(Given request)
Please format the lines below as a numbered list, leaving out blank lines and the pictures.

* Begin *

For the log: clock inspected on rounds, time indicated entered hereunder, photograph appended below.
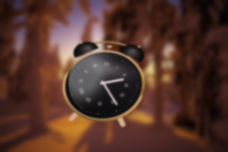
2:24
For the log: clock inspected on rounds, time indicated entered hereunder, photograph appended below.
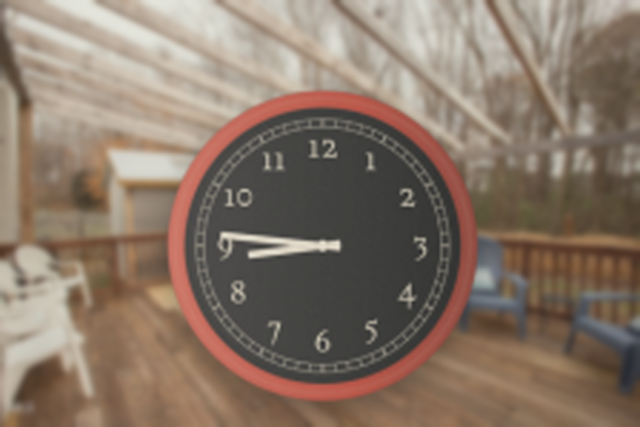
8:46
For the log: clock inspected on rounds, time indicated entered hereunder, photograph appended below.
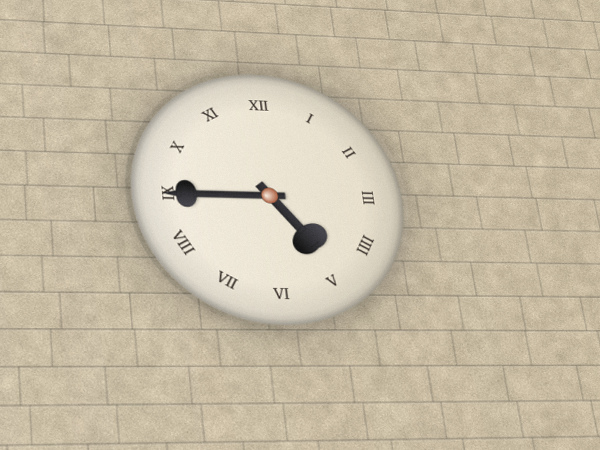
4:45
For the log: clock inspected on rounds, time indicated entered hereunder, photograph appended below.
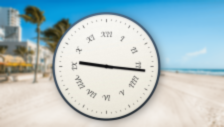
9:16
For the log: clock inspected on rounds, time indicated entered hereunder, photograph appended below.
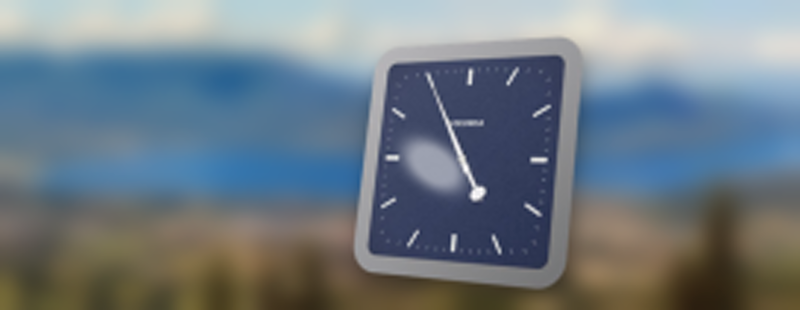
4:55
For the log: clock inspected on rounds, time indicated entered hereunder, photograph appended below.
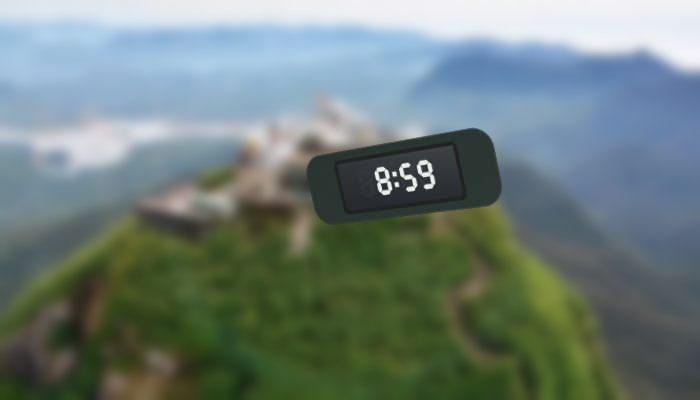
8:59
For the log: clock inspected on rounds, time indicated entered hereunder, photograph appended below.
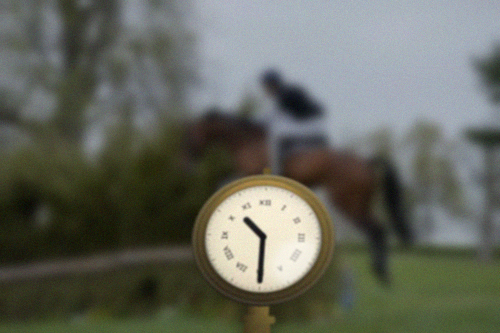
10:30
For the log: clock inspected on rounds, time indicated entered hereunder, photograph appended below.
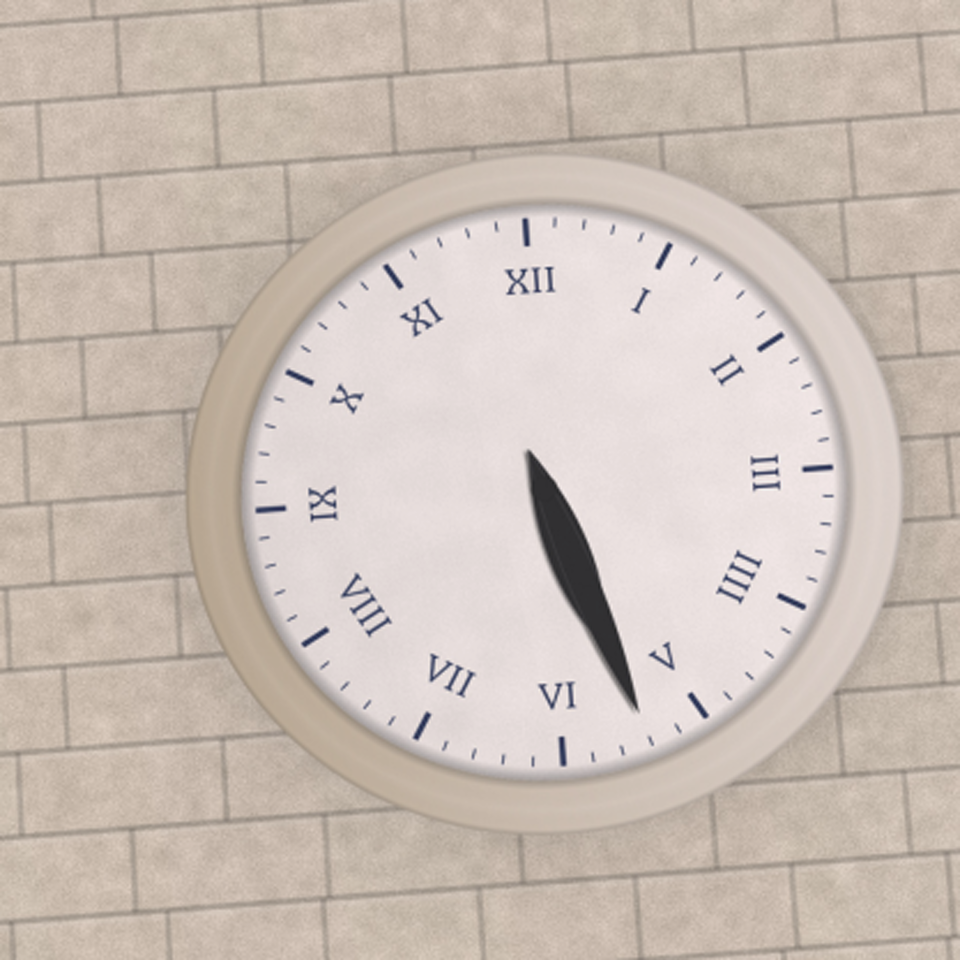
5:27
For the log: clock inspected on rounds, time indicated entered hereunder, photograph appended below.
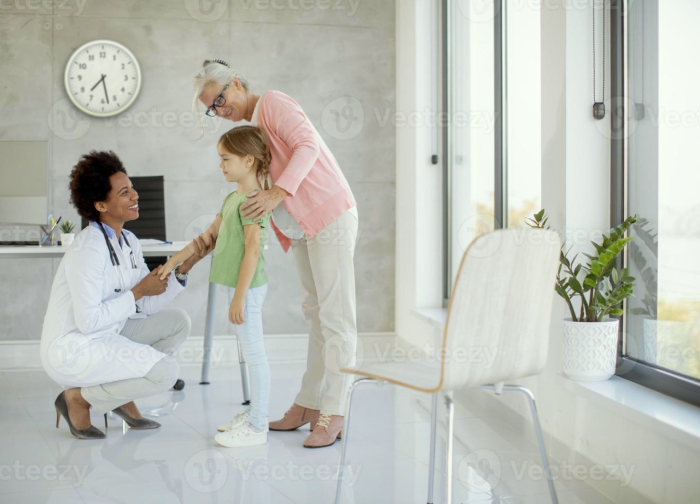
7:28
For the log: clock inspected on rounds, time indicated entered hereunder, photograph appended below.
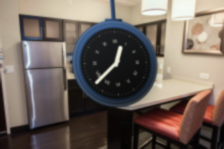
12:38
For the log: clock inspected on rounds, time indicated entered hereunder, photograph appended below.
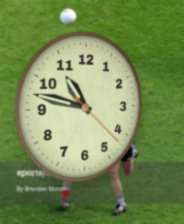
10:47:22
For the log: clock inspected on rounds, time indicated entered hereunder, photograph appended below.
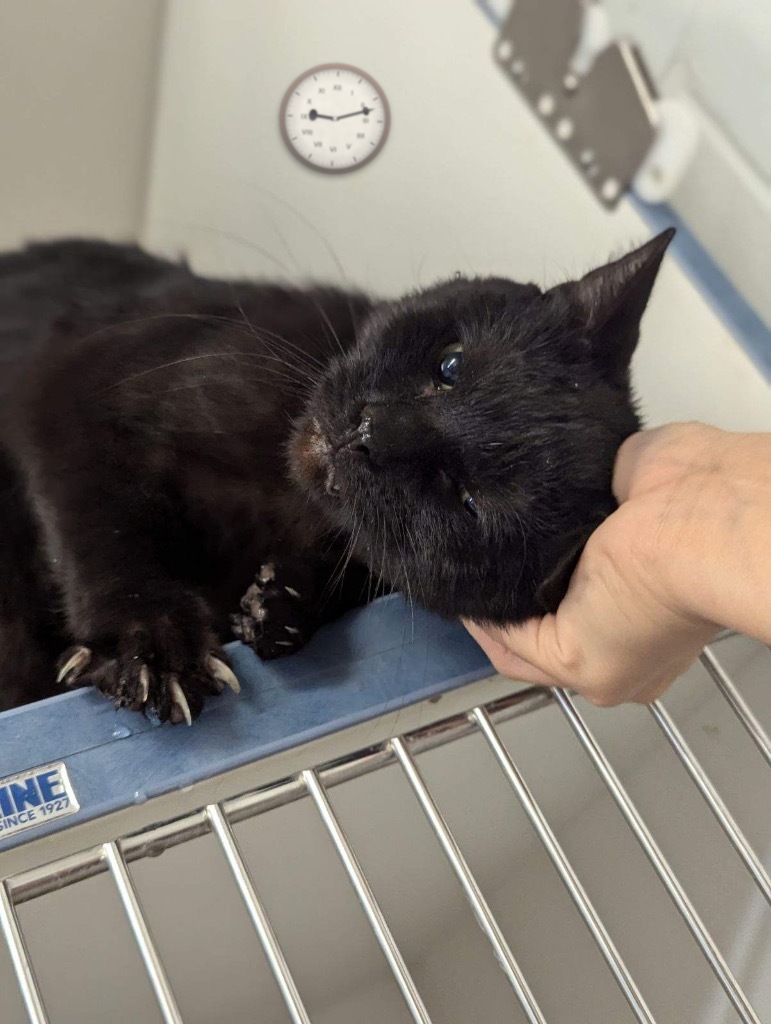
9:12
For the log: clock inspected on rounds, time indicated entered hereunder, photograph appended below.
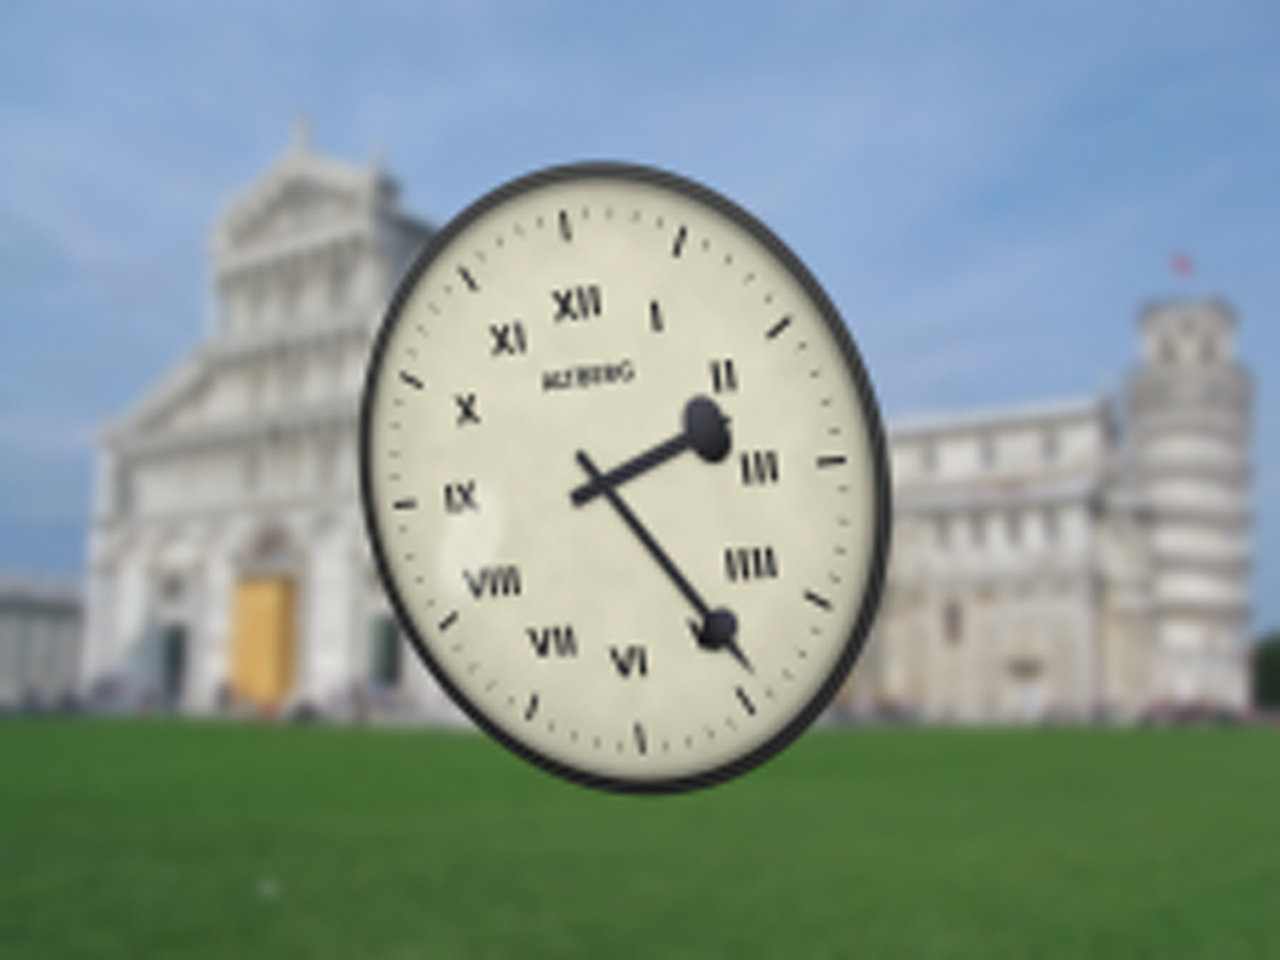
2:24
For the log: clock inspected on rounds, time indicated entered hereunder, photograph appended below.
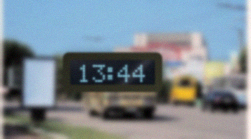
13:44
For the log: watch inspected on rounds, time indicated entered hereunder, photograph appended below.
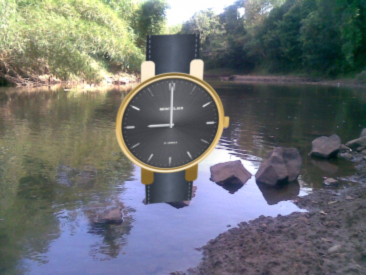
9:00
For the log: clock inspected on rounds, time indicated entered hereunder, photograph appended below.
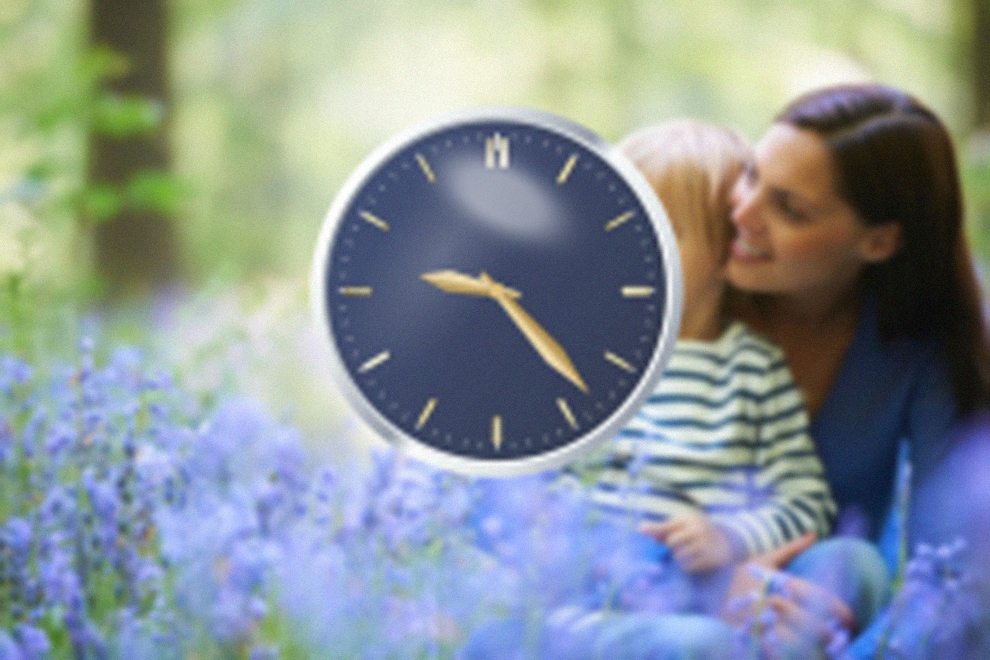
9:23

* End *

(Exercise output)
1. For the log: clock inspected on rounds, time indicated entered hereunder, photograph appended below.
2. 2:24
3. For the log: clock inspected on rounds, time indicated entered hereunder, photograph appended below.
4. 8:46
5. For the log: clock inspected on rounds, time indicated entered hereunder, photograph appended below.
6. 4:45
7. For the log: clock inspected on rounds, time indicated entered hereunder, photograph appended below.
8. 9:16
9. For the log: clock inspected on rounds, time indicated entered hereunder, photograph appended below.
10. 4:55
11. For the log: clock inspected on rounds, time indicated entered hereunder, photograph appended below.
12. 8:59
13. For the log: clock inspected on rounds, time indicated entered hereunder, photograph appended below.
14. 10:30
15. For the log: clock inspected on rounds, time indicated entered hereunder, photograph appended below.
16. 5:27
17. For the log: clock inspected on rounds, time indicated entered hereunder, photograph appended below.
18. 7:28
19. For the log: clock inspected on rounds, time indicated entered hereunder, photograph appended below.
20. 12:38
21. For the log: clock inspected on rounds, time indicated entered hereunder, photograph appended below.
22. 10:47:22
23. For the log: clock inspected on rounds, time indicated entered hereunder, photograph appended below.
24. 9:12
25. For the log: clock inspected on rounds, time indicated entered hereunder, photograph appended below.
26. 2:24
27. For the log: clock inspected on rounds, time indicated entered hereunder, photograph appended below.
28. 13:44
29. For the log: watch inspected on rounds, time indicated entered hereunder, photograph appended below.
30. 9:00
31. For the log: clock inspected on rounds, time indicated entered hereunder, photograph appended below.
32. 9:23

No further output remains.